A pastor swinging a child and banging their head to drive out the devil is one of 27 "horrific" child abuse incidents "linked to belief" the Met Police has investigated over the past year, it has emerged.
Other examples of removing evil spirits include dunking children in a bath, forcing an infant to drink unknown substances and rubbing chilli peppers into a child's eyes.
One case even involved parents removing their children from school to attend an exorcism ceremony in the country.
Out of the 27 investigations ranging from child neglect to sexual assault offences, two cases resulted in an arrest for rape and one being charged for rape.
"Abuse linked to belief is a horrific crime which is condemned by people of all cultures, communities and faiths. A number of high-profile investigations brought the issue of ritual abuse and witchcraft into the headlines but it is important that professionals are clear about the signs to look for,"
said Terry Sharpe, detective superintendent from the Met's Sexual Offences, Exploitation and Child Abuse Command.
The Met Police has launched a special conference today (8 October) at City Hall to raise awareness about ritual child abuse in partnership with the Churches' Child Protection Advisory Service (CCPAS).

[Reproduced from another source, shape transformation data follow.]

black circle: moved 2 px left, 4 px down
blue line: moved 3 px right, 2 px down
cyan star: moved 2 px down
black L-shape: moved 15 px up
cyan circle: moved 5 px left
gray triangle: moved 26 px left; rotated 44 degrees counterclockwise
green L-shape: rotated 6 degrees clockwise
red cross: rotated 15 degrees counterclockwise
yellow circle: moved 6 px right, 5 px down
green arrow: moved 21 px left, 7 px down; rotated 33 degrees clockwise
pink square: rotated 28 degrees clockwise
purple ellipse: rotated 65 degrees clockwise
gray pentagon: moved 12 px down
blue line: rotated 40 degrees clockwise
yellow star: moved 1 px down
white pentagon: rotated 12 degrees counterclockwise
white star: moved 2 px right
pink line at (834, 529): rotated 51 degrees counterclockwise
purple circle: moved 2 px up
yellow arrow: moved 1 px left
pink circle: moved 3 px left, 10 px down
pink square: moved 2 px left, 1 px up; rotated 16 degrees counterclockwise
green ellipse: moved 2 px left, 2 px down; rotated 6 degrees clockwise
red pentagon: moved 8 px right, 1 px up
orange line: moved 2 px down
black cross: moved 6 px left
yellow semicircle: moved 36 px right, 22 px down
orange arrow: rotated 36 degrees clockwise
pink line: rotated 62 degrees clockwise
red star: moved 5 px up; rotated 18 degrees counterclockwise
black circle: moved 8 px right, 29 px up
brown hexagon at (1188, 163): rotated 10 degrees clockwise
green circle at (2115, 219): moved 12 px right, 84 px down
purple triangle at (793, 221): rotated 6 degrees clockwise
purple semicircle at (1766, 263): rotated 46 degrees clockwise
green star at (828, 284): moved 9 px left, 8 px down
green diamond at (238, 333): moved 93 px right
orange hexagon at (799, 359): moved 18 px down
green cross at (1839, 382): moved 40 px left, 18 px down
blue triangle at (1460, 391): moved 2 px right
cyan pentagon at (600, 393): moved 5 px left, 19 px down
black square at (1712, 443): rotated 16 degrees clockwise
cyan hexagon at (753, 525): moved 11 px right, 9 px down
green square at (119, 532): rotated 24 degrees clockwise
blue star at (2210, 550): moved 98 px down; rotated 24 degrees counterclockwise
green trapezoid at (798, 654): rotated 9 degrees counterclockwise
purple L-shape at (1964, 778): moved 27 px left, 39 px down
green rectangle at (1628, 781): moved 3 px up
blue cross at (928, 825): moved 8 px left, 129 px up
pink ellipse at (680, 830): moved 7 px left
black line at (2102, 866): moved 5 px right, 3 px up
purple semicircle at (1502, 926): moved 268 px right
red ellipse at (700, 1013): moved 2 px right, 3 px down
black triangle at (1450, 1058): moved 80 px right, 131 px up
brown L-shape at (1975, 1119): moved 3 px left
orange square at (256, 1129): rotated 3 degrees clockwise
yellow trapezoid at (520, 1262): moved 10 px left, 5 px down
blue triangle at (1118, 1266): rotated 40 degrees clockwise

Officers believe it is a crime kept hidden within families and faith communities, which can be prevented through better partnership working with the community.
There will be a DVD, commissioned by the Met's Project Violet team in conjunction with CCPAS, advising how to recognise the signs that a child may be suffering, or is likely to suffer, harm from abuse linked to witchcraft and spirit possession.
"Families or carers genuinely believe that the victim has been completely taken over by the devil or an evil spirit, which is often supported by someone who within the community has portrayed themselves as an authority on faith and belief.
"Regardless of the beliefs of the abusers, child abuse is child abuse. Our role is to safeguard children, not challenge beliefs. We investigate crimes against children, but our main aim is to prevent abuse in the first place.
"This is a hidden crime and we can only prevent it by working in partnership with the community. Project Violet aims to build trust with communities and emphasise that child protection is everyone's responsibility."
Simon Bass, CEO of CCPAS, said: "CCPAS continues to work with churches to address all aspects of safeguarding, including abuse linked to faith or belief. We are therefore not remotely surprised that the MPS alone has already received 27 referrals of this type this year.
"We are pleased that the MPS has undertaken such great work in this area, but we are convinced that this form of abuse is hidden, and that the statutory agencies across the UK are facing similar situations - which is why we are so pleased that this new DVD is set to be a major new weapon in the ongoing fight to eradicate this type of abuse.
"This is because it will not only educate both front-line practitioners and churches better but it will also emphasise that the only effective way to tackle it is by working together, as per the National Action Plan."